The UNESCO-listed Wolong National Nature Reserve, located 20 kilometres from the earthquake’s epicenter, was badly hit during the 7.9m tremblor, resulting in collapsed panda enclosures and uprooted bamboo forests.
Restoring normal life to the isolated area’s more than 5,000 residents was of paramount importance. It was equally important to rebuild the Reserve into an ecologically sustainable area for long-term growth. To help accomplish this, a cross-university research team led by scholars at The Education University of Hong Kong (EdUHK) offered their interdisciplinary expertise in developing unique accreditation systems for the region’s ecotourism industry, as part of a massive reconstruction scheme funded by the Government of the Hong Kong Special Administrative Region (HKSAR).
Drawing from funding support from the “Trust Fund in Support of Reconstruction in the Sichuan Earthquake Stricken Areas” provided by the Development Bureau, HKSAR, the knowledge transfer project was led by Dr Lewis Cheung Ting-on, Assistant Professor of EdUHK’s Department of Social Sciences, along with scholars from The University of Hong Kong and The Chinese University of Hong Kong.
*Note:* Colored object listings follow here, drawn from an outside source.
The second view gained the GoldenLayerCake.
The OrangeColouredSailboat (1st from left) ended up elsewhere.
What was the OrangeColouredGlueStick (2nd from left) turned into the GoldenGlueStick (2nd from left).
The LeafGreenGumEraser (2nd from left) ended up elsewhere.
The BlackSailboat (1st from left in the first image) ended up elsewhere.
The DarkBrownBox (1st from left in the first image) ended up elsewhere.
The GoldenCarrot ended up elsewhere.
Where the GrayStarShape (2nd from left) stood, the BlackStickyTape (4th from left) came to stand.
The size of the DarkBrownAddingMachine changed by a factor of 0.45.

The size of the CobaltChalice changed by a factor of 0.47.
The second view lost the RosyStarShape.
An initial survey of Wolong’s residents in spring 2014 indicated that the vast majority preferred to have more tourists and that most residents were optimistic about the potential of ecotourism to benefit the local economy and improve their livelihood.
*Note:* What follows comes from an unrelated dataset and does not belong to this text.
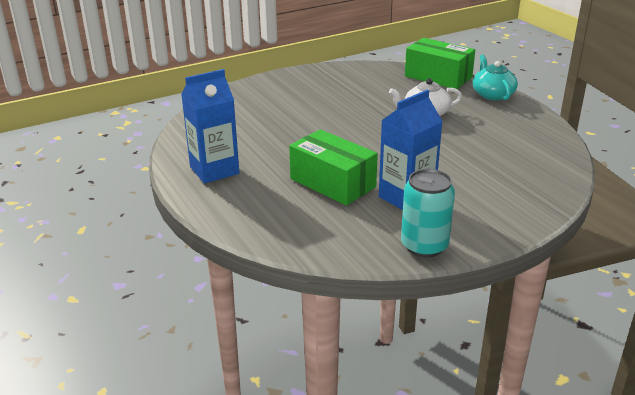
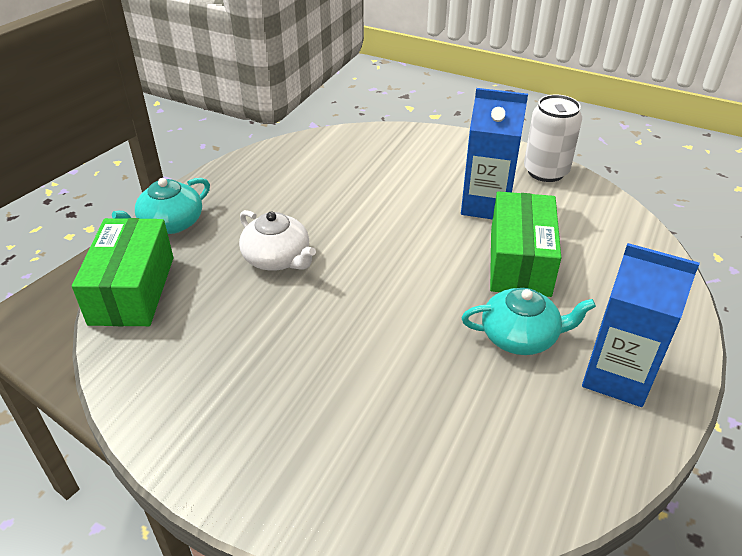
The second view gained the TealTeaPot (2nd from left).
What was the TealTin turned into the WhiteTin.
By June 2016, three local farmhouses had achieved “Bronze” certification according to the researchers’ newly developed Ecotourism Accreditation and Certification System, which, along with the Ecotourism Guide Certification System, has since been adopted by the Wolong government in Sichuan Province.
Based on globally recognised criteria set out by the Global Sustainable Tourism Council and Ecotourism Australia, the two systems were introduced for tourism-related businesses and ecotour guides respectively.
Under the systems, a set of wide-ranging parameters were laid down to ensure better management of natural resources, emission standard controls, energy conservation, visitor management, heritage preservation, and the engagement of local communities in ecotourism development.
“Our goal was to help the local community develop ecotourism in the Reserve, and at the same time, protect the natural habitat of the Giant Pandas and other endangered species,” Dr Cheung said. “We trained and educated the local communities so that they can work together to improve their lives while at the same time preserving the natural environment in their neighbourhood.”
During the course of the project, Dr Cheung and his team also provided insight to local practitioners regarding the region’s long-term development. “We made suggestions to the authorities from bird-watching to tapping their abundant natural resources for the long-term development of ecotourism,” he said.
In July 2016, control of the project was handed over to the Sichuan Agricultural University, and as of May last year, a total of 10 farmhouses and hotels had been accredited, following a strict evaluation process with input and expertise from Dr Cheung and his team.